Para identificar a renovação dos técnicos do futebol brasileiro basta consultar a lista dos nomes. Quem imaginaria, há poucos anos, que o chamado “trio de ferro” de São Paulo começaria uma temporada com Fábio Carille, Eduardo Baptista e Rogério Ceni como seus treinadores? No Rio, Jair Ventura e Zé Ricardo eram nomes desconhecidos até recentemente.
Seja pela consequência do trauma do 7 a 1, quando a defasagem tática do futebol no país foi apontada como uma das causas da tragédia, pela melhor adaptação dos jovens técnicos a estruturas mais completas das comissões técnicas ou pelo desgaste dos medalhões mais caros, fato é que os principais clubes do país optaram por dar chance a novidades, em vários casos a iniciantes.
Há apenas cinco anos, em janeiro de 2012, os treinadores dos 12 grandes clubes brasileiros somavam 209 anos de experiência como técnico profissional. Ou seja, os times eram dirigidos por profissionais com, em média, 17,4 anos de carreira. O número despencou à metade na comparação com janeiro de 2017, quando a média de experiência dos técnicos dos grandes será de 8,7 temporadas.
Entre os 12 grandes, sete estão com treinadores com cinco anos ou menos tempo de estrada. Carille, do Corinthians, de curta passagem como interino, e Ceni, no São Paulo, são estreantes como técnicos efetivos. Zé Ricardo e Jair Ventura vão para o segundo ano. O decano e exceção que confirma a regra é Abel Braga, de volta ao Flu com 32 anos de bagagem — sem ele, a média da safra de 2017 cairia para apenas 6,6 anos de tempo de carreira.
TRAUMA DO ATRASO TÁTICO
A aposta em técnicos supostamente mais atualizados com a evolução tática do futebol nos últimos anos parece ser uma tônica em vários casos.
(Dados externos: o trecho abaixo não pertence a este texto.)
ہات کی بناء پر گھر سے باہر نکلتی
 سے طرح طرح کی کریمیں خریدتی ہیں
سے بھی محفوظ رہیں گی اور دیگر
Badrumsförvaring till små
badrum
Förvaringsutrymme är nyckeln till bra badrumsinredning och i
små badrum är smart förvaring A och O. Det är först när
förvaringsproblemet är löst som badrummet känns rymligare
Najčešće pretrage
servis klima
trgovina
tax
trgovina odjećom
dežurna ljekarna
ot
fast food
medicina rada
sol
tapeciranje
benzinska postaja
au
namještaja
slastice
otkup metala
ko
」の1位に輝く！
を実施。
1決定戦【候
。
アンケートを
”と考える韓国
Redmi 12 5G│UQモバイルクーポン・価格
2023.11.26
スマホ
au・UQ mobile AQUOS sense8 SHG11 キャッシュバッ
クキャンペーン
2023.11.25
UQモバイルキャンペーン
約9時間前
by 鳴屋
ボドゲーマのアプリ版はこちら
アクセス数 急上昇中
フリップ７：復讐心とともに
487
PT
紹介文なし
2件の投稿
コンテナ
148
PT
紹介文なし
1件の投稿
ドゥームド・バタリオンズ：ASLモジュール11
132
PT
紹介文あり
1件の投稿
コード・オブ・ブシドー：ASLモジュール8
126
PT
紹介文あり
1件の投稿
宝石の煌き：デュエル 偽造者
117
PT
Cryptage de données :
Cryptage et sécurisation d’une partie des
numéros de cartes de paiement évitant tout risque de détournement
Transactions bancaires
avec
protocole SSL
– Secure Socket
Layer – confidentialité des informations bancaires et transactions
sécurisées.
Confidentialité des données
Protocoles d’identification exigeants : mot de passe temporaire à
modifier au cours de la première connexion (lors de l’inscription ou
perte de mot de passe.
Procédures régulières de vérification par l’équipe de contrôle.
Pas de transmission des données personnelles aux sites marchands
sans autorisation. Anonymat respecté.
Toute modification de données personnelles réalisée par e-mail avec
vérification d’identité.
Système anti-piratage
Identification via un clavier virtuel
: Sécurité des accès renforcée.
Atual campeão brasileiro, o Palmeiras deu chance a Eduardo Baptista, reputado como muito estudioso, e que começou sua carreira em 2014. Sem trazer o colombiano Reinaldo Rueda, do Nacional de Medellín, o Corinthians preferiu o ex-auxiliar Carrile em vez de veteranos como Vanderlei Luxemburgo.
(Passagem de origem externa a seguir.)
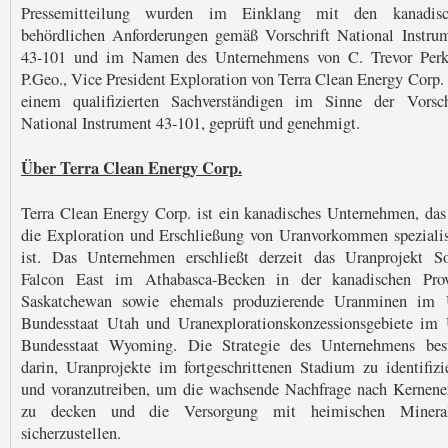
Pressemitteilung wurden im Einklang mit den kanadisc
behördlichen Anforderungen gemäß Vorschrift National Instru
43-101 und im Namen des Unternehmens von C. Trevor Perk
P.Geo., Vice President Exploration von Terra Clean Energy Corp.
einem qualifizierten Sachverständigen im Sinne der Vorsch
National Instrument 43-101, geprüft und genehmigt.
Über Terra Clean Energy Corp.
Terra Clean Energy Corp. ist ein kanadisches Unternehmen, das
die Exploration und Erschließung von Uranvorkommen spezialis
ist. Das Unternehmen erschließt derzeit das Uranprojekt S
Falcon East im Athabasca-Becken in der kanadischen Pro
Saskatchewan sowie ehemals produzierende Uranminen im 
Bundesstaat Utah und Uranexplorationskonzessionsgebiete im
Bundesstaat Wyoming. Die Strategie des Unternehmens bes
darin, Uranprojekte im fortgeschrittenen Stadium zu identifizi
und voranzutreiben, um die wachsende Nachfrage nach Kernene
zu decken und die Versorgung mit heimischen Mineral
sicherzustellen.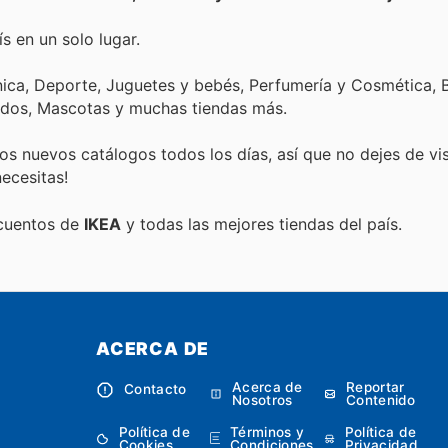
s en un solo lugar.
nica, Deporte, Juguetes y bebés, Perfumería y Cosmética, B
ados, Mascotas y muchas tiendas más.
s nuevos catálogos todos los días, así que no dejes de vi
ecesitas!
scuentos de
IKEA
y todas las mejores tiendas del país.
ACERCA DE
Acerca de
Reportar
Contacto
Nosotros
Contenido
Política de
Términos y
Política de
Cookies
Condiciones
Privacidad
O 7 a 1 da Alemanha parece um ponto de inflexão neste processo. Com os supermedalhões Felipão e Parreira no comando da seleção, o resultado ficou para muitos como símbolo do atraso tático brasileiro. Coincidência ou não, nomes como Luxemburgo, Émerson Leão e Joel Santana não foram mais contratados no Brasil desde então.
O aspecto tático não é o único motivo. Treinadores mais experientes, com currículo mais coroado, muitas vezes não aceitam reduzir seu patamar salarial. Um terceiro motivo é apontado por Rodrigo Caetano, diretor do Flamengo, um dos times que apostaram num iniciante:
— Acho que é reflexo da nova filosofia de muitos clubes, em que a comissão técnica não passa só pelo treinador, ele não tem mais todas as funções e responsabilidades de uma comissão. Outros integrantes são mais valorizados, há outras funções específicas no trabalho, e acho que os jovens têm mostrado que se adaptam melhor.
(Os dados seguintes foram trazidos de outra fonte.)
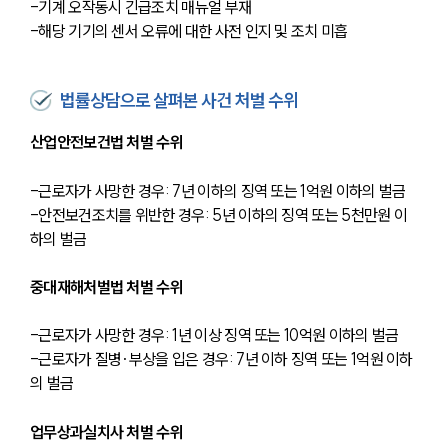
-기계 오작동시 긴급조치 매뉴얼 부재
-해당 기기의 센서 오류에 대한 사전 인지 및 조치 미흡
법률상담으로 살펴본 사건 처벌 수위
산업안전보건법 처벌 수위
-근로자가 사망한 경우: 7년 이하의 징역 또는 1억원 이하의 벌금
-안전보건조치를 위반한 경우: 5년 이하의 징역 또는 5천만원 이
하의 벌금
중대재해처벌법 처벌 수위
-근로자가 사망한 경우: 1년 이상 징역 또는 10억원 이하의 벌금
-근로자가 질병·부상을 입은 경우: 7년 이하 징역 또는 1억원 이하
의 벌금
업무상과실치사 처벌 수위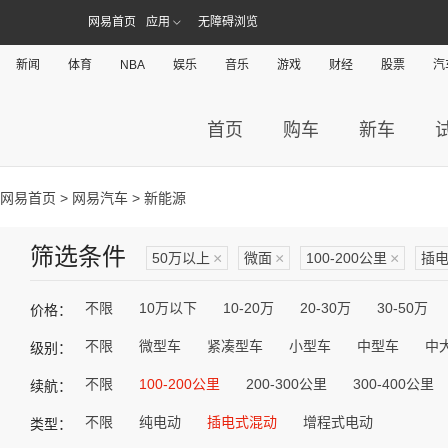
网易首页
应用
无障碍浏览
新闻
体育
NBA
娱乐
音乐
游戏
财经
股票
汽
首页
购车
新车
网易首页
>
网易汽车
> 新能源
筛选条件
50万以上
×
微面
×
100-200公里
×
插
不限
10万以下
10-20万
20-30万
30-50万
价格：
不限
微型车
紧凑型车
小型车
中型车
中
级别：
不限
100-200公里
200-300公里
300-400公里
续航：
不限
纯电动
插电式混动
增程式电动
类型：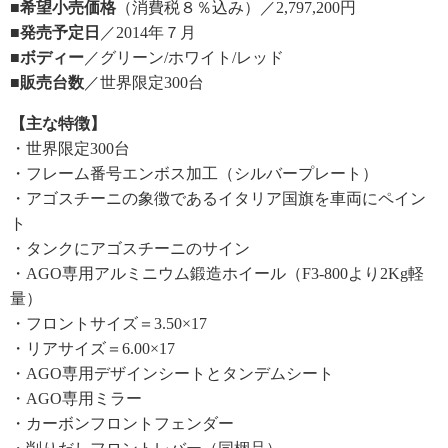
■希望小売価格
（消費税８％込み）／2,797,200円
■発売予定日
／2014年７月
■ボディー
／グリーン/ホワイト/レッド
■販売台数
／世界限定300台
【主な特徴】
・世界限定300台
・フレーム番号エンボス加工（シルバープレート）
・アゴスチーニの象徴であるイタリア国旗を車両にペイン
ト
・タンクにアゴスチーニのサイン
・AGO専用アルミニウム鍛造ホイール（F3-800より2Kg軽
量）
・フロントサイズ＝3.50×17
・リアサイズ＝6.00×17
・AGO専用デザインシートとタンデムシート
・AGO専用ミラー
・カーボンフロントフェンダー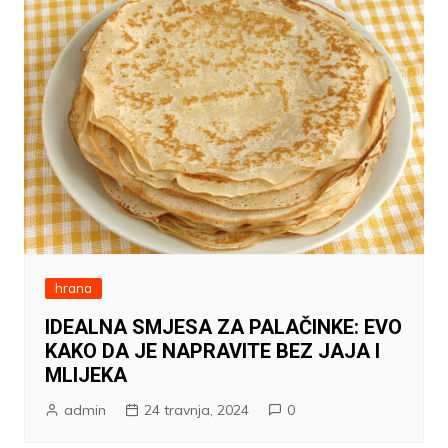
hrana
IDEALNA SMJESA ZA PALAČINKE: EVO
KAKO DA JE NAPRAVITE BEZ JAJA I
MLIJEKA
admin
24 travnja, 2024
0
CAMPEÃO POSSIVELMENTE INÉDITO
Um dos novatos que terão chance, inclusive na Libertadores, é Jair Ventura, do Botafogo. Ele sabe que a mudança de auxiliar para técnico principal acarreta outras novidades na carreira:
— Assumi na zona de rebaixamento. Se perco duas ou três, diriam “sabe nada, é auxiliar, é garoto” e eu não estaria aqui. A gente cobra renovação, mas não avalia o trabalho, cobra resultado. Agora, minha carreira é de treinador. Sei que uma hora vou sair do Botafogo e seguir. Não tem Alex Ferguson (lendário ex-técnico longevo do Manchester United) no Brasil.
A drástica renovação faz com que os principais times do país sejam dirigidos por treinadores com a fome de colocar a primeira estrela no currículo. No atual cenário para 2017, por exemplo, parece muito provável que o próximo técnico campeão brasileiro ganhe o título pela primeira vez.
Hoje, dos 20 times da Série A, apenas três são comandados por treinadores que já ganharam o Brasileiro: Abel Braga, do Fluminense (campeão pelo Flu em 2012), Paulo César Carpeggiani, do Coritiba (Fla, em 1982), e Paulo Autuori, do Atlético-PR (Botafogo em 1995).